*** Supplied information Section Begins ***
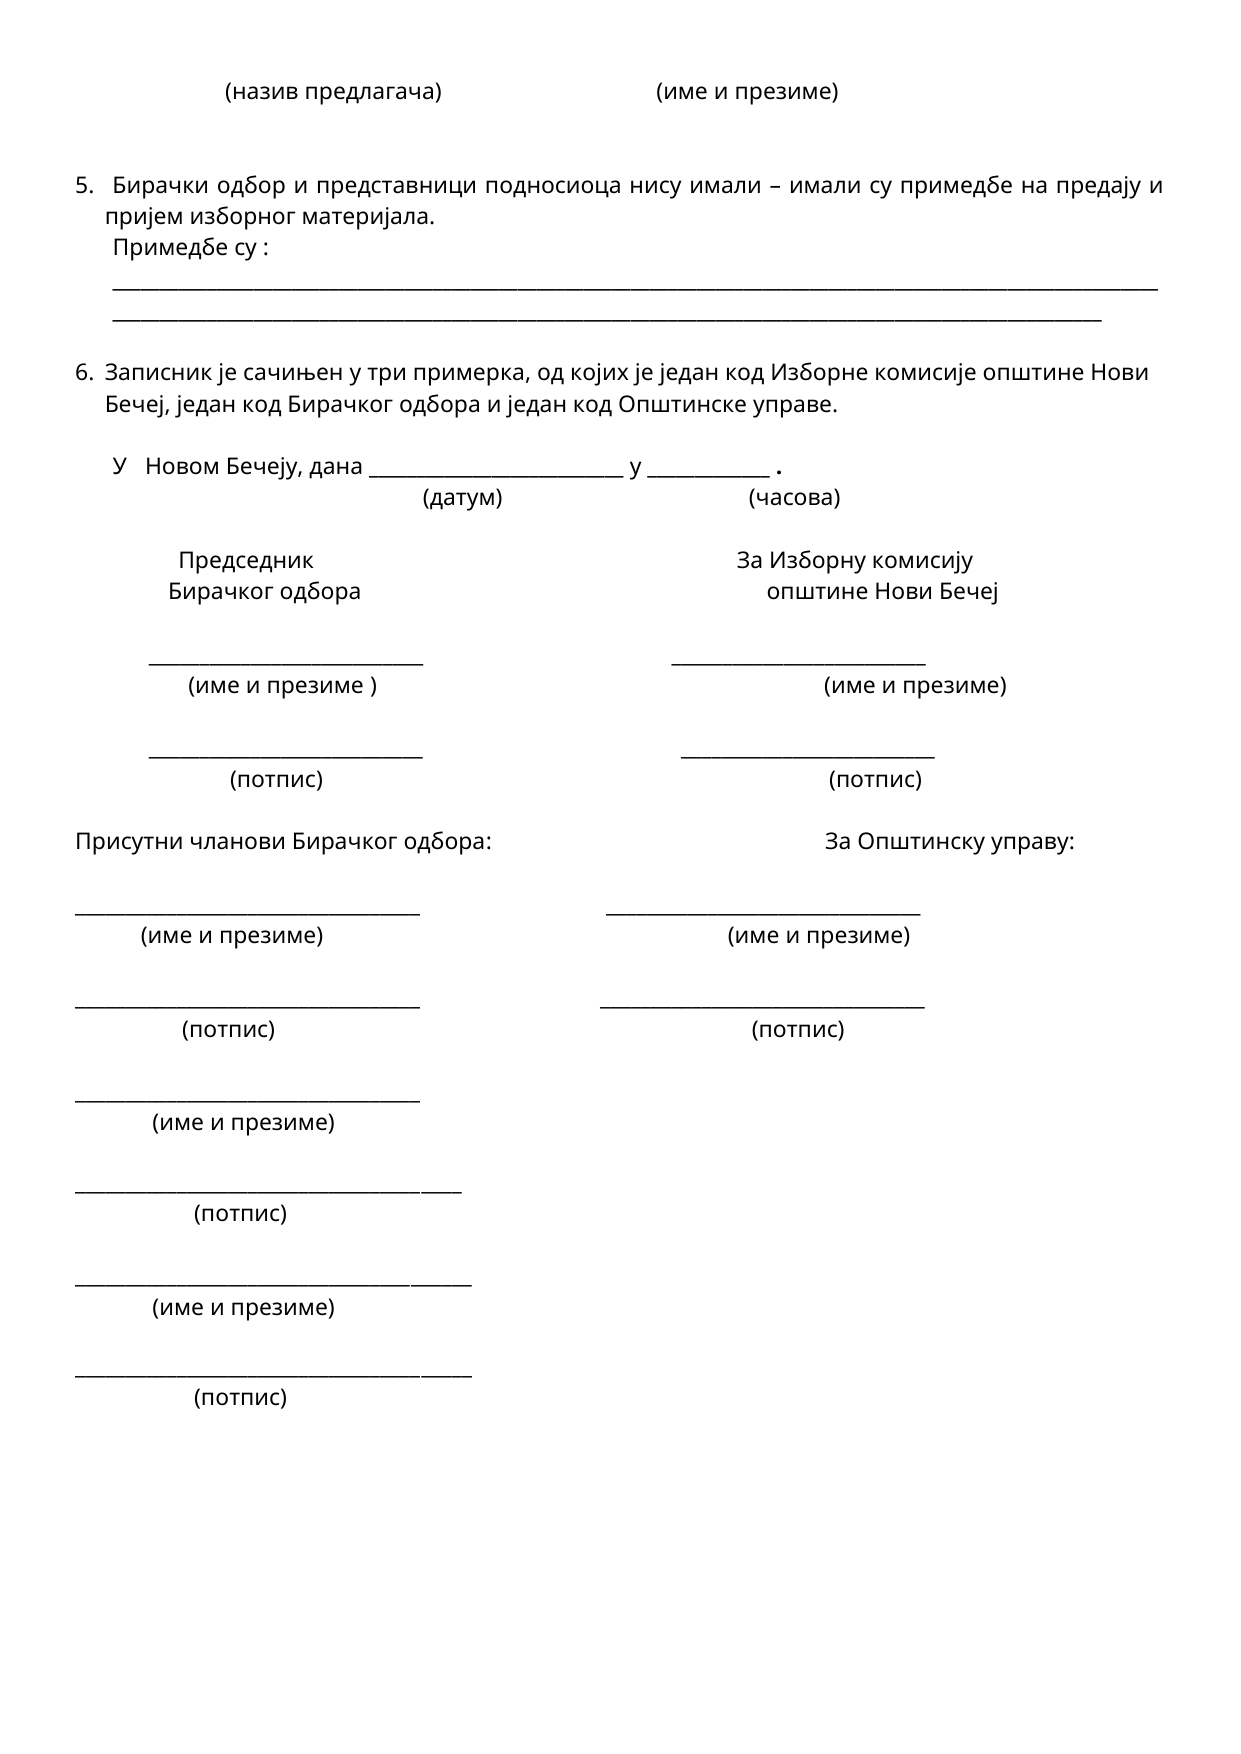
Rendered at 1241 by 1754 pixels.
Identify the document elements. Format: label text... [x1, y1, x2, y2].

text __________________________________ [75, 1075, 1191, 1106]
text __________________________________ _______________________________ [75, 887, 1191, 919]
text (име и презиме ) (име и презиме) [75, 669, 1191, 700]
text ___________________________ _________________________ [75, 731, 1191, 762]
text __________________________________ ________________________________ [75, 981, 1191, 1012]
text _______________________________________ [75, 1350, 1191, 1381]
text (име и презиме) (име и презиме) [75, 919, 1191, 950]
text (потпис) [75, 1197, 1191, 1228]
text Председник За Изборну комисију [75, 544, 1191, 575]
text _______________________________________ [75, 1259, 1191, 1291]
text Примедбе су : [112, 231, 1165, 262]
text ______________________________________ [75, 1166, 1191, 1197]
text Бирачког одбора општине Нови Бечеј [75, 575, 1191, 606]
text (потпис) [75, 1381, 1165, 1412]
text (потпис) (потпис) [75, 762, 1191, 794]
text Присутни чланови Бирачког одбора: За Општинску управу: [75, 825, 1191, 856]
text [112, 75, 1165, 137]
text (датум) (часова) [112, 481, 1165, 512]
text (име и презиме) [75, 1291, 1191, 1322]
list Бирачки одбор и представници подносиоца нису имали – имали су примедбе на предају и пријем изборног материјала. [75, 169, 1165, 231]
list Записник је сачињен у три примерка, од којих је један код Изборне комисије општине Нови Бечеј, један код Бирачког одбора и један код Општинске управе. [75, 356, 1165, 419]
text У Новом Бечеју, дана ___________________________ у _____________ . [112, 450, 1165, 481]
text (потпис) (потпис) [75, 1012, 1191, 1044]
text ________________________________________________________________________________________________________________________________________________________________________________________________________________________ [112, 262, 1165, 325]
text ___________________________ _________________________ [75, 637, 1191, 669]
text (име и презиме) [75, 1106, 1191, 1137]
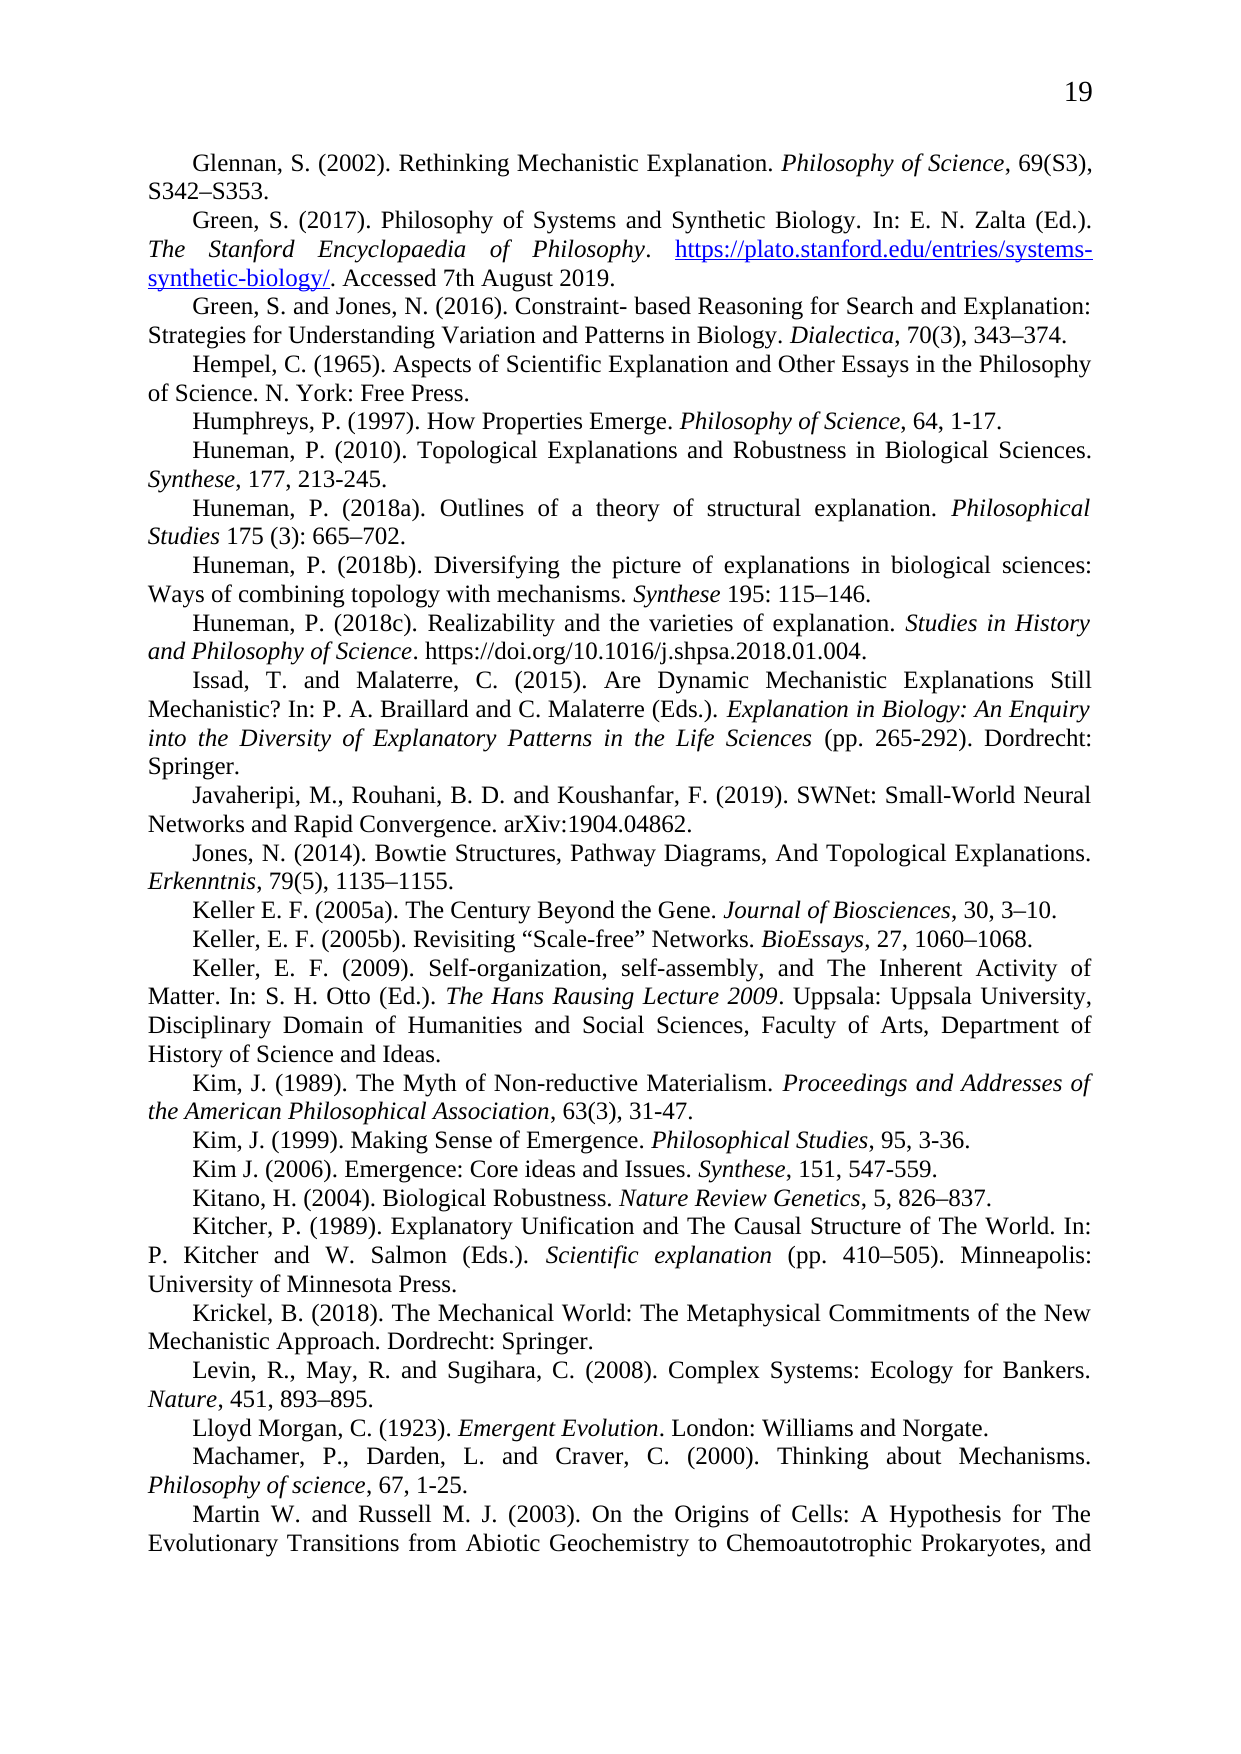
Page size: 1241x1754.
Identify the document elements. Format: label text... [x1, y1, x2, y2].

text Issad, T. and Malaterre, C. (2015). Are Dynamic Mechanistic Explanations Still Mechanistic? In: P. A. Braillard and C. Malaterre (Eds.). Explanation in Biology: An Enquiry into the Diversity of Explanatory Patterns in the Life Sciences (pp. 265-292). Dordrecht: Springer. [148, 665, 1092, 780]
text Huneman, P. (2018b). Diversifying the picture of explanations in biological sciences: Ways of combining topology with mechanisms. Synthese 195: 115–146. [148, 550, 1092, 608]
text Kitcher, P. (1989). Explanatory Unification and The Causal Structure of The World. In: P. Kitcher and W. Salmon (Eds.). Scientific explanation (pp. 410–505). Minneapolis: University of Minnesota Press. [148, 1211, 1092, 1298]
text Green, S. and Jones, N. (2016). Constraint- based Reasoning for Search and Explanation: Strategies for Understanding Variation and Patterns in Biology. Dialectica, 70(3), 343–374. [148, 291, 1092, 349]
text Huneman, P. (2018a). Outlines of a theory of structural explanation. Philosophical Studies 175 (3): 665–702. [148, 493, 1092, 550]
text Jones, N. (2014). Bowtie Structures, Pathway Diagrams, And Topological Explanations. Erkenntnis, 79(5), 1135–1155. [148, 838, 1092, 895]
text Keller, E. F. (2009). Self-organization, self-assembly, and The Inherent Activity of Matter. In: S. H. Otto (Ed.). The Hans Rausing Lecture 2009. Uppsala: Uppsala University, Disciplinary Domain of Humanities and Social Sciences, Faculty of Arts, Department of History of Science and Ideas. [148, 953, 1092, 1068]
text Kim, J. (1989). The Myth of Non-reductive Materialism. Proceedings and Addresses of the American Philosophical Association, 63(3), 31-47. [148, 1068, 1092, 1125]
text Keller, E. F. (2005b). Revisiting “Scale-free” Networks. BioEssays, 27, 1060–1068. [148, 924, 1092, 953]
text Huneman, P. (2018c). Realizability and the varieties of explanation. Studies in History and Philosophy of Science. https://doi.org/10.1016/j.shpsa.2018.01.004. [148, 608, 1092, 665]
text Lloyd Morgan, C. (1923). Emergent Evolution. London: Williams and Norgate. [148, 1413, 1092, 1441]
text Levin, R., May, R. and Sugihara, C. (2008). Complex Systems: Ecology for Bankers. Nature, 451, 893–895. [148, 1355, 1092, 1413]
text Glennan, S. (2002). Rethinking Mechanistic Explanation. Philosophy of Science, 69(S3), S342–S353. [148, 148, 1092, 205]
text Green, S. (2017). Philosophy of Systems and Synthetic Biology. In: E. N. Zalta (Ed.). The Stanford Encyclopaedia of Philosophy. https://plato.stanford.edu/entries/systems-synthetic-biology/. Accessed 7th August 2019. [148, 205, 1092, 291]
text Kim, J. (1999). Making Sense of Emergence. Philosophical Studies, 95, 3-36. [148, 1125, 1092, 1154]
text Keller E. F. (2005a). The Century Beyond the Gene. Journal of Biosciences, 30, 3–10. [148, 895, 1092, 924]
text Kitano, H. (2004). Biological Robustness. Nature Review Genetics, 5, 826–837. [148, 1183, 1092, 1211]
text Kim J. (2006). Emergence: Core ideas and Issues. Synthese, 151, 547-559. [148, 1154, 1092, 1183]
text Hempel, C. (1965). Aspects of Scientific Explanation and Other Essays in the Philosophy of Science. N. York: Free Press. [148, 349, 1092, 406]
text Krickel, B. (2018). The Mechanical World: The Metaphysical Commitments of the New Mechanistic Approach. Dordrecht: Springer. [148, 1298, 1092, 1355]
text Huneman, P. (2010). Topological Explanations and Robustness in Biological Sciences. Synthese, 177, 213-245. [148, 435, 1092, 493]
text Javaheripi, M., Rouhani, B. D. and Koushanfar, F. (2019). SWNet: Small-World Neural Networks and Rapid Convergence. arXiv:1904.04862. [148, 780, 1092, 838]
text Machamer, P., Darden, L. and Craver, C. (2000). Thinking about Mechanisms. Philosophy of science, 67, 1-25. [148, 1441, 1092, 1499]
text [148, 1499, 1092, 1556]
text Humphreys, P. (1997). How Properties Emerge. Philosophy of Science, 64, 1-17. [148, 406, 1092, 435]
*** Supplied information Section Ends ***
» Assigned task
Filter the entries and keep only the lines holding "https".

» Task result
text Huneman, P. (2018c). Realizability and the varieties of explanation. Studies in History and Philosophy of Science. https://doi.org/10.1016/j.shpsa.2018.01.004. [148, 608, 1092, 665]
text Green, S. (2017). Philosophy of Systems and Synthetic Biology. In: E. N. Zalta (Ed.). The Stanford Encyclopaedia of Philosophy. https://plato.stanford.edu/entries/systems-synthetic-biology/. Accessed 7th August 2019. [148, 205, 1092, 291]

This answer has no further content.